In this paper - Variational Learning of Inducing Variables in Sparse Gaussian Processes
After equation (5), the statement:
Here, $p(\textbf{f}|\textbf{f}_m) = p(\textbf{f}|\textbf{f}_m, \textbf{y})$ is true since $\textbf{y}$ is a noisy version of $\textbf{f}$ and because of the assumption we made that any $\textbf{z}$ is conditional independent from $\textbf{f}$ given $\textbf{f}_m$
The above explanation given then references the footnotes, where it then goes on to explain:
From $p(\textbf{z}|\textbf{f}_m, \textbf{y}) = \frac{\int p(\textbf{y}|\textbf{f})p(\textbf{z}, \textbf{f}_m, \textbf{f}) d\textbf{f}}{\int p(\textbf{y}|\textbf{f})p(\textbf{z}, \textbf{f}_m, \textbf{f}) d\textbf{f}d\textbf{z}}$ and by using the fact $p(\textbf{z}|\textbf{f}_m, \textbf{f}) = p(\textbf{z}|\textbf{f}_m)$, the result follows.

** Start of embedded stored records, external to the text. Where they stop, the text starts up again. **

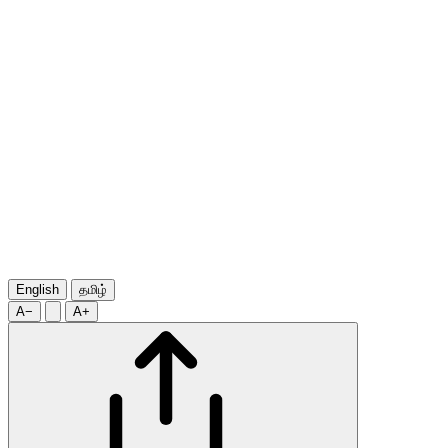
English
தமிழ்
A−
A+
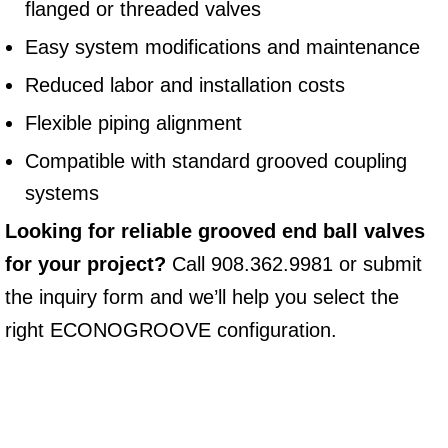
flanged or threaded valves
Easy system modifications and maintenance
Reduced labor and installation costs
Flexible piping alignment
Compatible with standard grooved coupling
systems
Looking for reliable grooved end ball valves
for your project?
Call 908.362.9981 or submit
the inquiry form and we’ll help you select the
right ECONOGROOVE configuration.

My question is - how does the footnotes explain how the statement $p(\textbf{f}|\textbf{f}_m) = p(\textbf{f}|\textbf{f}_m, \textbf{y})$ is true? I am not able to see how the footnotes, which do not even include either term ($p(\textbf{f}|\textbf{f}_m)$ or $p(\textbf{f}|\textbf{f}_m, \textbf{y})$) is connected to the original statement.